练习任务:
- a) 原文指出，交互式登录日志除默认字段外还会显示一些信息。请列出所有这些信息。
- b) 根据原文，从哪一天起，使用 FIDO2 密钥获取刷新令牌的所有新登录都记录在非交互式登录日志中？
- c) 请照原样抄写原文中从“交互式登录日志上的非交互式登录”到“Fabrikam 租户。 直通令牌不允许用户访问任何资源。”的部分，开头和结尾的词语都包括在内。

原文:
* * * * * * * * *
通过

Microsoft Entra 中的交互式用户登录是什么?

Microsoft Entra 监视和运行状况提供了多种类型的登录日志,可帮助你监视租户的运行状况。 交互式用户登录是 Microsoft Entra 管理中心的默认视图。

什么是交互式用户登录?

交互式登录用户执行。 它们为 Microsoft Entra ID 提供身份验证因素。 该身份验证因素还可以与帮助程序应用(例如 Microsoft Authenticator 应用)交互。 用户可以向 Microsoft Entra ID 或助手应用提供密码、MFA 质询响应、生物识别因素或 QR 码。 此日志还包括与 Microsoft Entra ID 联合的标识提供者提供的联合登录。

交互式用户登录日志的屏幕截图。

日志详细信息

以下示例显示了交互式用户登录日志中捕获的信息类型:

  • 用户在 Microsoft Entra 登录屏幕中提供用户名和密码。
  • 用户通过 SMS MFA 质询。
  • 用户提供生物识别手势以通过 Windows Hello 企业版来解锁其 Windows 电脑。
  • 用户使用 AD FS SAML 断言与 Microsoft Entra ID 联合。

除了默认字段外,交互式登录日志还显示:

  • 登录位置
  • 是否已应用条件访问
  • 跨租户访问详细信息,例如主页和资源租户 ID

注意

登录日志中的条目是系统生成的,无法更改或删除。

特殊注意事项

合作伙伴对下游租户资源的访问

交互式登录日志现在包含有关合作伙伴何时访问下游租户资源的详细信息。 通过查看 跨租户访问类型家庭租户 ID 和资源 租户 ID 列(现在默认可见),可以看到合作伙伴何时登录到下游租户资源。

  • 跨租户访问类型列中筛选服务提供商,以隔离与合作伙伴登录相关的事件。
  • 比较主租户 ID资源租户 ID 列中的详细信息,以确定合作伙伴租户登录下游租户的情况。

交互式登录日志上的非交互式登录

以前,交互式用户登录日志中包括了一些非交互式登录,以提高可见性。 在 2020 年 11 月引入非交互式用户登录日志之前,必须提高可见性。 涉及 FIDO2 密钥的非交互式登录以前被标记为交互式登录,尽管它们在技术上是非交互式的。 截至 2025 年 4 月 11 日,使用 FIDO2 密钥获取刷新令牌的所有新登录现在都记录在非交互式登录日志中。

直通登录

Microsoft Entra ID 颁发用于身份验证和授权的令牌。 在某些情况下,登录到 Contoso 租户的用户可能会尝试访问 Fabrikam 租户中的资源,但他们没有访问权限。 将无授权令牌(称为直通令牌)颁发给 Fabrikam 租户。 直通令牌不允许用户访问任何资源。
* * * * * * * * *
所给条目:
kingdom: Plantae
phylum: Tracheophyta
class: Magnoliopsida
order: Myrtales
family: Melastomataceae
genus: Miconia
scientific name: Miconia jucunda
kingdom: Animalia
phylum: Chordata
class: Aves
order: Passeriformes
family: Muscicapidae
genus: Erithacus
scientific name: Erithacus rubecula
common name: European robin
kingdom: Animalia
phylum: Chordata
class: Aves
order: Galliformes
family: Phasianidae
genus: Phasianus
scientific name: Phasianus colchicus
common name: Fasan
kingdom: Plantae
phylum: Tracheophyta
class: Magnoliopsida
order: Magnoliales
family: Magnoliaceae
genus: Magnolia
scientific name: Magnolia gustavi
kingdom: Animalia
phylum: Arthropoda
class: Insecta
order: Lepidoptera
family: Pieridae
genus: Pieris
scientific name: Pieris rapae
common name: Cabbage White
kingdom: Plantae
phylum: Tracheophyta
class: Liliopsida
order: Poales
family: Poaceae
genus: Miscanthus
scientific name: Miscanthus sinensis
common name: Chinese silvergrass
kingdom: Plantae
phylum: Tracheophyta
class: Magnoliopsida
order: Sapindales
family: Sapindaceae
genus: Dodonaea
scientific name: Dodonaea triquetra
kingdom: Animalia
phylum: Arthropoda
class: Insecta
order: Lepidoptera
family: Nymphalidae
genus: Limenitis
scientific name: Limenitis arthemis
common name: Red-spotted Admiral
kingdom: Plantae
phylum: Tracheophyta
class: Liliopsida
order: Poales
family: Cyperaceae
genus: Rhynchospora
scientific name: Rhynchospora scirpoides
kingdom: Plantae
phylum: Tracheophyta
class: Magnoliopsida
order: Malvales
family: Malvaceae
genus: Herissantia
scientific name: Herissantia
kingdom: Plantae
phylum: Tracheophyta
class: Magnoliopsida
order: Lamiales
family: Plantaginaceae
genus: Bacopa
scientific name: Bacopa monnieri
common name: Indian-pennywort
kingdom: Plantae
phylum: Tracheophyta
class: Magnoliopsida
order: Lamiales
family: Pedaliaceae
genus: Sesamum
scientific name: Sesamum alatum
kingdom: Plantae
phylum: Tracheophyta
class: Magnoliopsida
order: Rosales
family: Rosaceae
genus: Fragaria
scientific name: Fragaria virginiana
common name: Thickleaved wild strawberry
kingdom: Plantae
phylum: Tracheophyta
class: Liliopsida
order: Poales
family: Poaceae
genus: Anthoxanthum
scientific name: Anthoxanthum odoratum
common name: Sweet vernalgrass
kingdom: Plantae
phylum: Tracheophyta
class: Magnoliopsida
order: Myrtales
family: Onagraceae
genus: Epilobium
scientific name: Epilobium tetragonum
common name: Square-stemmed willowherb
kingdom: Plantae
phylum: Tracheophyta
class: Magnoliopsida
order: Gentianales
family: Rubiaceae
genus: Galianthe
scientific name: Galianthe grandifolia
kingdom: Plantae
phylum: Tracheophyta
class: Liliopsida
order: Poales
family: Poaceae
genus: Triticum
* * * * * * * * *
练习结果:
- a)
登录位置
是否已应用条件访问
跨租户访问详细信息，例如主页和资源租户 ID

- b) 2025 年 4 月 11 日。

- c)
交互式登录日志上的非交互式登录

以前,交互式用户登录日志中包括了一些非交互式登录,以提高可见性。 在 2020 年 11 月引入非交互式用户登录日志之前,必须提高可见性。 涉及 FIDO2 密钥的非交互式登录以前被标记为交互式登录,尽管它们在技术上是非交互式的。 截至 2025 年 4 月 11 日,使用 FIDO2 密钥获取刷新令牌的所有新登录现在都记录在非交互式登录日志中。

直通登录

Microsoft Entra ID 颁发用于身份验证和授权的令牌。 在某些情况下,登录到 Contoso 租户的用户可能会尝试访问 Fabrikam 租户中的资源,但他们没有访问权限。 将无授权令牌(称为直通令牌)颁发给 Fabrikam 租户。 直通令牌不允许用户访问任何资源。